電源まわりも軽視できません。古いパーツを流用するケースでは、マザーだけでなくATX電源 650Wの状態も確認したいところです。起動不良の原因をマザーだと思っていたら、実は電源側が不安定だったという例は珍しくありません。第8世代環境はまだ使えるからこそ、周辺パーツの劣化まで含めて見直すことが重要です。
いまASRockの第8世代環境を選ぶ価値はあるのか
結論からいえば、使い方がはっきりしているなら十分に価値はあります。ネット閲覧、文書作成、動画再生、一般的な作業、軽めのゲームといった範囲であれば、第8世代Coreはまだ戦えます。とくにASRockの対応マザーは中古で見つけやすく、予算を抑えながらPCを1台まとめたい人には魅力があります。
ただし、何でも万能にこなせるわけではありません。最新ゲームを長く快適に遊びたい人や、将来的なアップグレード余地を重視する人にとっては、さすがに新しい世代のほうが安心です。私も最近の構成相談では、「安く組みたいなら第8世代もあり、でも長く使うなら少し上を見たほうがいい」と伝えることが増えました。

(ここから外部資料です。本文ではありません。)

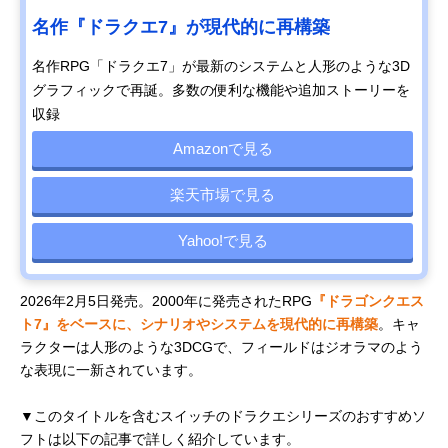
名作『ドラクエ7』が現代的に再構築
名作RPG「ドラクエ7」が最新のシステムと人形のような3D
グラフィックで再誕。多数の便利な機能や追加ストーリーを
収録
Amazonで見る
楽天市場で見る
Yahoo!で見る
2026年2月5日発売。2000年に発売されたRPG
『ドラゴンクエス
ト7』をベースに、シナリオやシステムを現代的に再構築
。キャ
ラクターは人形のような3DCGで、フィールドはジオラマのよう
な表現に一新されています。
▼このタイトルを含むスイッチのドラクエシリーズのおすすめソ
フトは以下の記事で詳しく紹介しています。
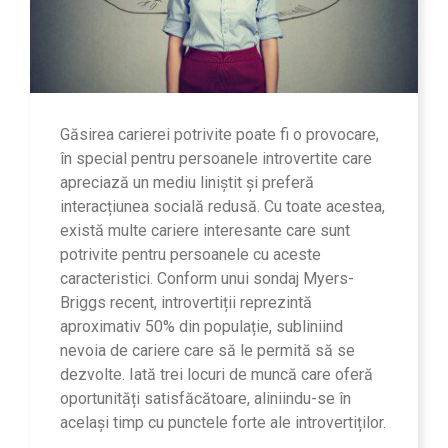
Găsirea carierei potrivite poate fi o provocare,
în special pentru persoanele introvertite care
apreciază un mediu liniștit și preferă
interacțiunea socială redusă. Cu toate acestea,
există multe cariere interesante care sunt
potrivite pentru persoanele cu aceste
caracteristici. Conform unui sondaj Myers-
Briggs recent, introvertiții reprezintă
aproximativ 50% din populație, subliniind
nevoia de cariere care să le permită să se
dezvolte. Iată trei locuri de muncă care oferă
oportunități satisfăcătoare, aliniindu-se în
același timp cu punctele forte ale introvertiților.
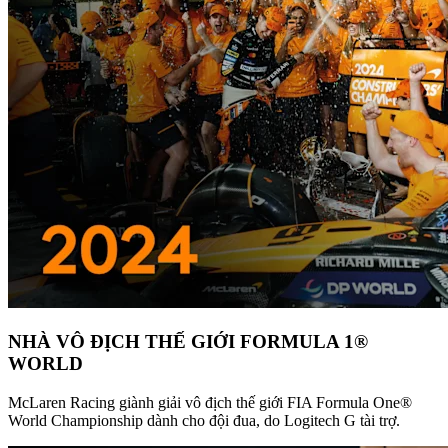
NHÀ VÔ ĐỊCH THẾ GIỚI FORMULA 1®
WORLD
McLaren Racing giành giải vô địch thế giới FIA Formula One®
World Championship dành cho đội đua, do Logitech G tài trợ.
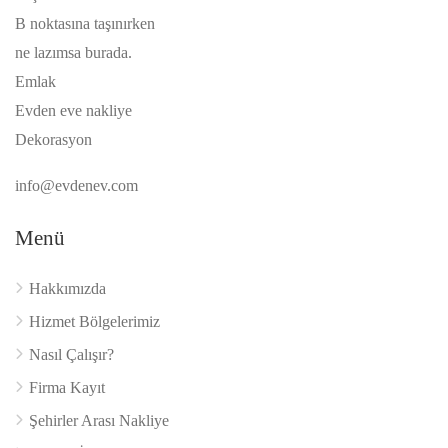
B noktasına taşınırken
ne lazımsa burada.
Emlak
Evden eve nakliye
Dekorasyon
info@evdenev.com
Menü
Hakkımızda
Hizmet Bölgelerimiz
Nasıl Çalışır?
Firma Kayıt
Şehirler Arası Nakliye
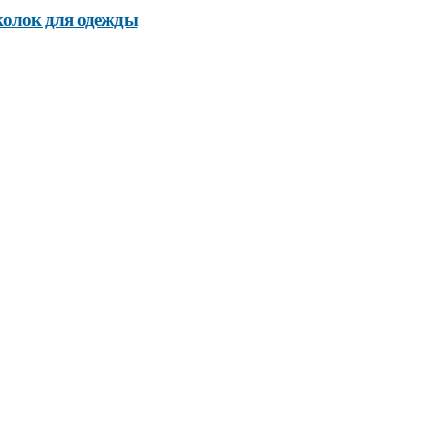
колок для одежды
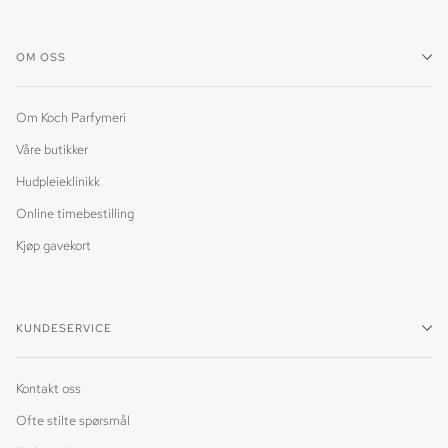
OM OSS
Om Koch Parfymeri
Våre butikker
Hudpleieklinikk
Online timebestilling
Kjøp gavekort
KUNDESERVICE
Kontakt oss
Ofte stilte spørsmål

実際のところ、第8世代ASRock環境は「新品で一式そろえる」よりも「中古や手持ちパーツを活かして賢くまとめる」ほうが向いています。そこに魅力を感じる人にはぴったりですし、反対に何年も主力機として使い倒す前提なら慎重に考えるべきです。このあたりを割り切れるかどうかで、満足度はかなり変わります。
ASRockで第8世代CPUを使う人に向いている選び方
もしこれから選ぶなら、初めての人ほど無理に尖った構成を目指さないほうがうまくいきます。バランス重視ならASRock B360M Pro4、少し余裕を持たせたいならASRock Z370 Pro4、CPUはIntel Core i5-8400かIntel Core i7-8700あたりを軸に考えると失敗しにくいです。
そこへDDR4 メモリ 16GB、NVMe SSD 1TB、必要に応じてGeForce RTX 3060クラスのGPUを合わせれば、用途が明確な1台として十分まとまります。奇をてらわず、相性の良い定番構成で組むほうが、結果的には満足しやすいと私は感じています。
ASRockの第8世代対応マザーは、最新ではないからこそ選び方が重要です。しかし、ポイントさえ押さえれば、今でもしっかり実用的です。対応チップセット、BIOS、付属品、用途、この4つを外さなければ、古さよりも「ちょうどいい使いやすさ」を実感できるはずです。